Simon, Newell and Perlis, Science (157) 1373-4.
Here I am many years later totally agreeing about that. In the same way that I have thought about HCI and how it remains really important. HCI is in every part of society and yet is still treated like the poor relative of computer science. I had a couple of old crusty profs through the years tell me that it is not a proper subject, just handwaving, rather like those people who said computer science wasn’t a subject either, because it was new, they couldn’t understand its contribution.
As humans increase their collaboration/codependency with/on computers, the phenomena around interactive systems, and those not so interactive ones of which AI is currently a fan (I’m looking at you, ChatGPT) will only increase. We don’t really want to unravel the tangle of terrible IT systems we have invested time and money into, we would rather throw more money at it by spending money on AI and hoping it will sort it all out instead.

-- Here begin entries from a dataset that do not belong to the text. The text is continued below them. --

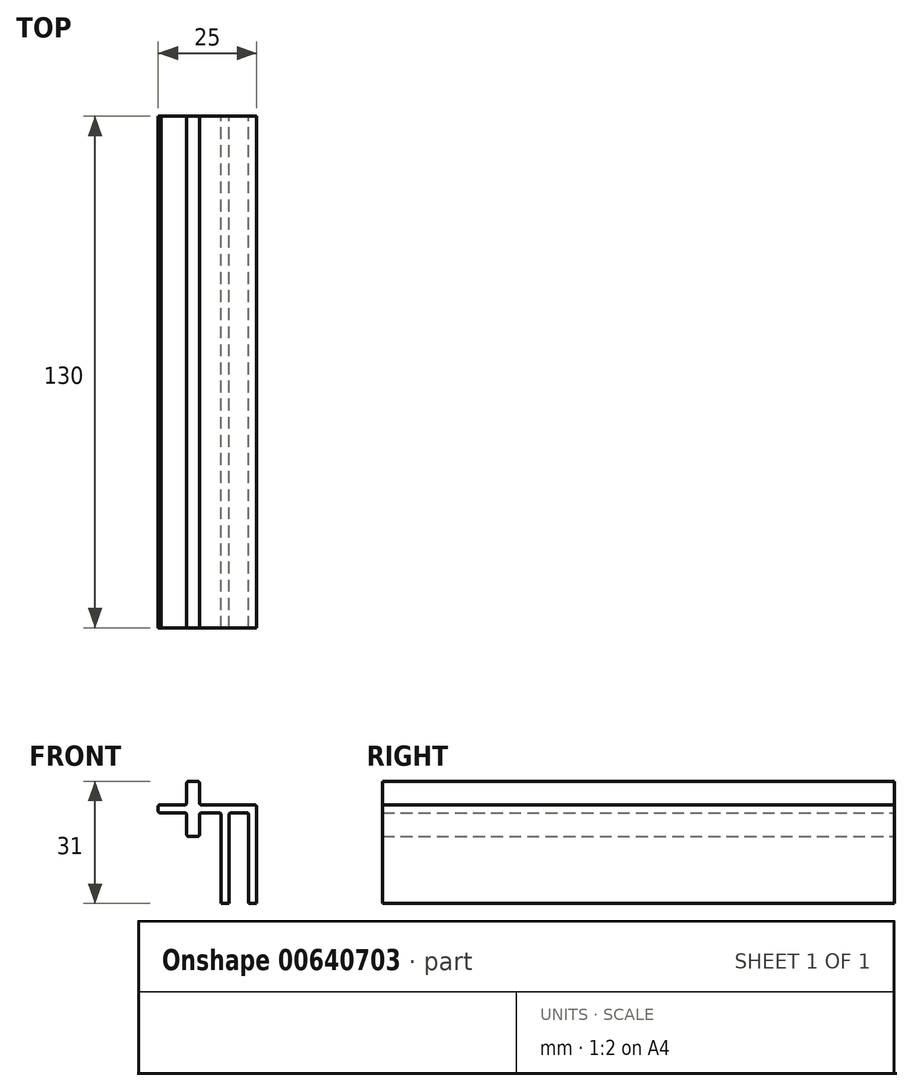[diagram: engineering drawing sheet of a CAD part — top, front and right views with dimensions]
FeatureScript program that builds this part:
annotation { "Feature Type Name" : "Feature", "Feature Type Description" : "" }
export const myFeature = defineFeature(function(context is Context, id is Id, definition is map)
    precondition{}
    {
        {
            var Q0;
            Q0=qCreatedBy(makeId("Front.planeOp"),FACE);
            var sketch = newSketch(context, id + "F0", { "sketchPlane" : qUnion([Q0])});
            skLineSegment(sketch, "E0", {"start": v(0, 0) * mm, "end": v(0, 24.5) * mm});
            skArc(sketch, "E1", {"start": v(0, 24.5) * mm, "mid": v(-0.15, 24.85) * mm, "end": v(-0.5, 25) * mm});
            skLineSegment(sketch, "E2", {"start": v(-2, 0) * mm, "end": v(-2, 22.5) * mm});
            skArc(sketch, "E3", {"start": v(-2, 22.5) * mm, "mid": v(-2.15, 22.85) * mm, "end": v(-2.5, 23) * mm});
            skLineSegment(sketch, "E4", {"start": v(-2.5, 23) * mm, "end": v(-6.5, 23) * mm});
            skArc(sketch, "E5", {"start": v(-6.5, 23) * mm, "mid": v(-6.85, 22.85) * mm, "end": v(-7, 22.5) * mm});
            skLineSegment(sketch, "E6", {"start": v(-7, 22.5) * mm, "end": v(-7, 0) * mm});
            skLineSegment(sketch, "E7", {"start": v(-9, 0) * mm, "end": v(-9, 22.5) * mm});
            skArc(sketch, "E8", {"start": v(-9, 22.5) * mm, "mid": v(-9.14, 22.85) * mm, "end": v(-9.5, 23) * mm});
            skLineSegment(sketch, "E9", {"start": v(-9.5, 23) * mm, "end": v(-14, 23) * mm});
            skArc(sketch, "E10", {"start": v(-14, 23) * mm, "mid": v(-14.35, 22.85) * mm, "end": v(-14.5, 22.5) * mm});
            skLineSegment(sketch, "E11", {"start": v(-14.5, 22.5) * mm, "end": v(-14.5, 17.5) * mm});
            skLineSegment(sketch, "E12", {"start": v(-0.5, 25) * mm, "end": v(-14, 25) * mm});
            skLineSegment(sketch, "E13", {"start": v(-17.75, 22.5) * mm, "end": v(-17.75, 17.5) * mm});
            skArc(sketch, "E14", {"start": v(-17.74, 17.5) * mm, "mid": v(-17.6, 17.15) * mm, "end": v(-17.24, 17) * mm});
            skArc(sketch, "E15", {"start": v(-15, 17) * mm, "mid": v(-14.64, 17.15) * mm, "end": v(-14.5, 17.5) * mm});
            skLineSegment(sketch, "E16", {"start": v(-15, 17) * mm, "end": v(-17.24, 17) * mm});
            skArc(sketch, "E17", {"start": v(-17.75, 22.5) * mm, "mid": v(-17.9, 22.85) * mm, "end": v(-18.25, 23) * mm});
            skLineSegment(sketch, "E18", {"start": v(-18.25, 23) * mm, "end": v(-24.5, 23) * mm});
            skArc(sketch, "E19", {"start": v(-25, 23.5) * mm, "mid": v(-24.85, 23.15) * mm, "end": v(-24.5, 23) * mm});
            skLineSegment(sketch, "E20", {"start": v(-25, 23.5) * mm, "end": v(-25, 24.56) * mm});
            skArc(sketch, "E21", {"start": v(-24.26, 25) * mm, "mid": v(-24.75, 25) * mm, "end": v(-25, 24.56) * mm});
            skLineSegment(sketch, "E22", {"start": v(-9, 0) * mm, "end": v(-7, 0) * mm});
            skLineSegment(sketch, "E23", {"start": v(-2, 0) * mm, "end": v(0, 0) * mm});
            skLineSegment(sketch, "E24", {"start": v(-16.12, 17) * mm, "end": v(-16.12, 31) * mm, "construction": true});
            skLineSegment(sketch, "E25", {"start": v(-14, 23) * mm, "end": v(-14, 25) * mm, "construction": true});
            skLineSegment(sketch, "E26", {"start": v(-9.5, 23) * mm, "end": v(-6.5, 23) * mm, "construction": true});
            skLineSegment(sketch, "E27", {"start": v(-18.25, 23) * mm, "end": v(-14, 23) * mm, "construction": true});
            skLineSegment(sketch, "E28", {"start": v(-24.26, 25) * mm, "end": v(-18.25, 25) * mm});
            skLineSegment(sketch, "E29", {"start": v(-18.25, 25) * mm, "end": v(-18.25, 23) * mm, "construction": true});
            skArc(sketch, "E30", {"start": v(-18.25, 25) * mm, "mid": v(-17.9, 25.15) * mm, "end": v(-17.75, 25.5) * mm});
            skArc(sketch, "E31", {"start": v(-14.5, 25.5) * mm, "mid": v(-14.35, 25.15) * mm, "end": v(-14, 25) * mm});
            skArc(sketch, "E32", {"start": v(-14.5, 30.5) * mm, "mid": v(-14.64, 30.85) * mm, "end": v(-15, 31) * mm});
            skArc(sketch, "E33", {"start": v(-17.25, 31) * mm, "mid": v(-17.6, 30.85) * mm, "end": v(-17.75, 30.5) * mm});
            skLineSegment(sketch, "E34", {"start": v(-17.74, 30.5) * mm, "end": v(-17.74, 25.5) * mm});
            skLineSegment(sketch, "E35", {"start": v(-17.25, 31) * mm, "end": v(-15, 31) * mm});
            skLineSegment(sketch, "E36", {"start": v(-14.5, 30.5) * mm, "end": v(-14.5, 25.5) * mm});
            skLineSegment(sketch, "E37", {"start": v(-18.25, 25) * mm, "end": v(-14, 25) * mm, "construction": true});
            skSolve(sketch);
        }
        {
            var Q0;
            Q0 = qSketchRegion(id + "F0", true);
            extrude(context, id + "F1", {"entities" : qUnion([Q0]), "depth" : 130 * mm, "offsetDistance" : 25 * mm});
        }
    });
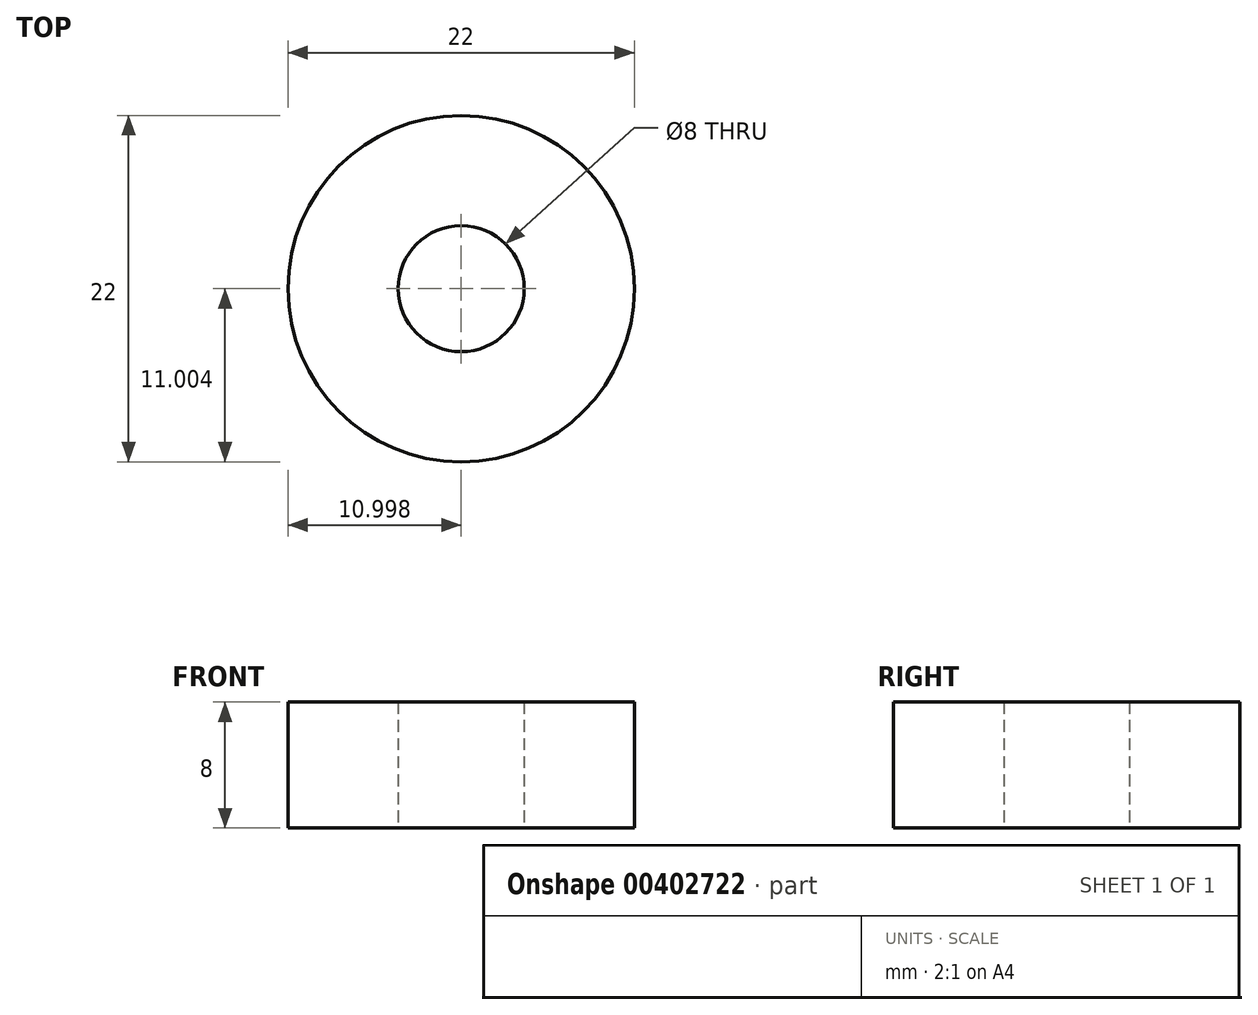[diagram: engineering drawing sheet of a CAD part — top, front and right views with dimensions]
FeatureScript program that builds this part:
annotation { "Feature Type Name" : "Feature", "Feature Type Description" : "" }
export const myFeature = defineFeature(function(context is Context, id is Id, definition is map)
    precondition{}
    {
        {
            var Q0;
            Q0=qCreatedBy(makeId("Top.planeOp"),FACE);
            var sketch = newSketch(context, id + "F0", { "sketchPlane" : qUnion([Q0])});
            skCircle(sketch, "E0", {"center": v(-60.72, 56.26) * mm, "radius": 11 * mm});
            skCircle(sketch, "E1", {"center": v(-60.72, 56.26) * mm, "radius": 4 * mm});
            skSolve(sketch);
        }
        {
            var Q0;
            Q0 = qSketchRegion(id + "F0", true);
            extrude(context, id + "F1", {"entities" : qUnion([Q0]), "depth" : 8 * mm});
        }
    });
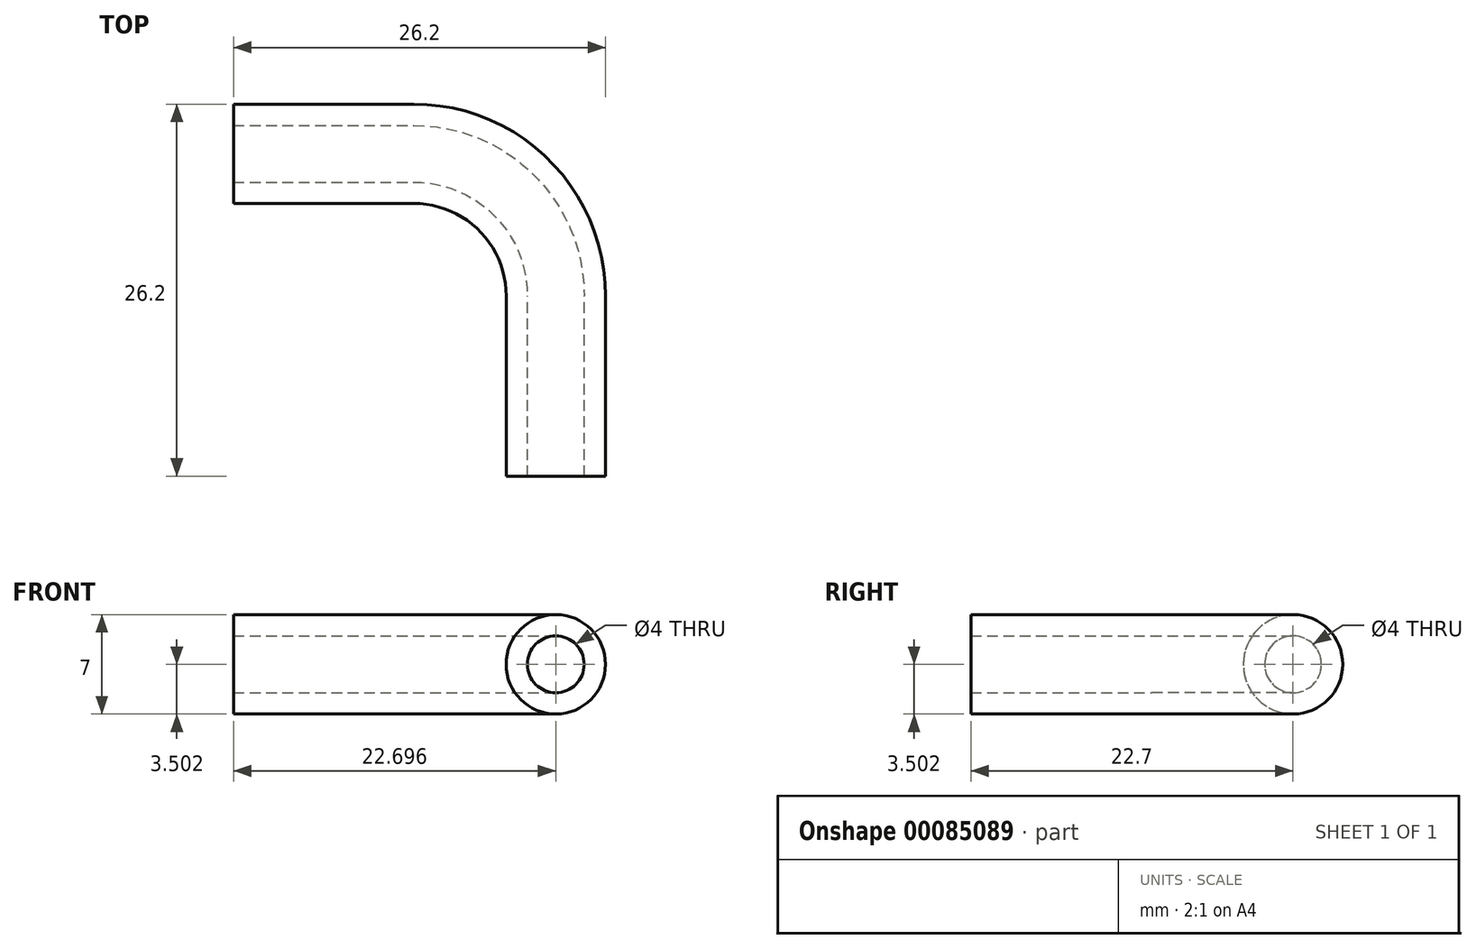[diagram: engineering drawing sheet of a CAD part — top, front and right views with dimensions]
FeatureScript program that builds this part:
annotation { "Feature Type Name" : "Feature", "Feature Type Description" : "" }
export const myFeature = defineFeature(function(context is Context, id is Id, definition is map)
    precondition{}
    {
        {
            var Q0;
            Q0=qCreatedBy(makeId("Front.planeOp"),FACE);
            var sketch = newSketch(context, id + "F0", { "sketchPlane" : qUnion([Q0])});
            skCircle(sketch, "E0", {"center": v(-3.47, 10.08) * mm, "radius": 3.5 * mm});
            skCircle(sketch, "E1", {"center": v(-3.47, 10.08) * mm, "radius": 2 * mm});
            skSolve(sketch);
        }
        {
            var Q0;
            Q0=qSketchRegion(id+"F0",true);
            extrude(context, id + "F1", {"entities" : qUnion([Q0]), "depth" : 12.7 * mm});
        }
        {
            var Q0;
            Q0=makeQuery(id+"F1.opExtrude","CAP_FACE",FACE,{"disambiguationData":[OSD([sQuery(id+"F0.wireOp",EDGE,"E0"),sQuery(id+"F0.wireOp",EDGE,"E1")])],"isStart":true});
            var sketch = newSketch(context, id + "F2", { "sketchPlane" : qUnion([Q0])});
            skLineSegment(sketch, "E2", {"start": v(13.47, 13.73) * mm, "end": v(13.47, 6.04) * mm});
            skCircle(sketch, "E3.0.0", {"center": v(3.47, 10.08) * mm, "radius": 3.5 * mm});
            skCircle(sketch, "E4.0", {"center": v(3.47, 10.08) * mm, "radius": 2 * mm});
            skSolve(sketch);
        }
        {
            var Q0;
            Q0 = qSketchRegion(id + "F2", true);
            var Q1;
            Q1=sQuery(id+"F2.wireOp",EDGE,"E2");
            revolve(context, id + "F3", {"operationType" : NewBodyOperationType.ADD, "entities" : qUnion([Q0]), "axis" : qUnion([Q1]), "revolveType" : RevolveType.ONE_DIRECTION, "oppositeDirection" : true, "angle" : 90 * degree});
        }
        {
            var Q0;
            Q0=makeQuery(id+"F3.opRevolve","CAP_FACE",FACE,{"disambiguationData":[OSD([sQuery(id+"F2.wireOp",EDGE,"E3.0.0"),sQuery(id+"F2.wireOp",EDGE,"E4.0")])],"isStart":false});
            var sketch = newSketch(context, id + "F4", { "sketchPlane" : qUnion([Q0])});
            skCircle(sketch, "E5.0.0", {"center": v(-10, 10.08) * mm, "radius": 3.5 * mm});
            skSolve(sketch);
        }
        {
            var Q0;
            Q0=makeQuery(id+"F4.imprint","IMPRINT",FACE,{"disambiguationData":[TD([[makeQuery(id+"F4.imprint","IMPRINT",EDGE,{"derivedFrom":sQuery(id+"F4.wireOp",EDGE,"E5.0.0")}),-1.0]])]});
            extrude(context, id + "F5", {"entities" : qUnion([Q0]), "operationType" : NewBodyOperationType.ADD, "depth" : 12.7 * mm});
        }
    });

I was at a meeting the other day and someone categorically stated that getting two specific software systems interfacing together cannot be done. People have tried. I mean really? Shame on the IT department for not licencing better software suitable to their user needs. Instead they are going to add new layers over the top and cross their fingers and hope for the best.
They are not alone, everyone will do this, it is a common phenomena in computer science, until we as a society finally understand that to use AI and any other computer system effectively, we must take responsibility for our actions. We must design excellent software architecture that maps right onto the HCI so that people especially, highly trained scientists, understand exactly what it is doing, as it is doing it, so that they can collaborate effectively and not become merely the computers of AI.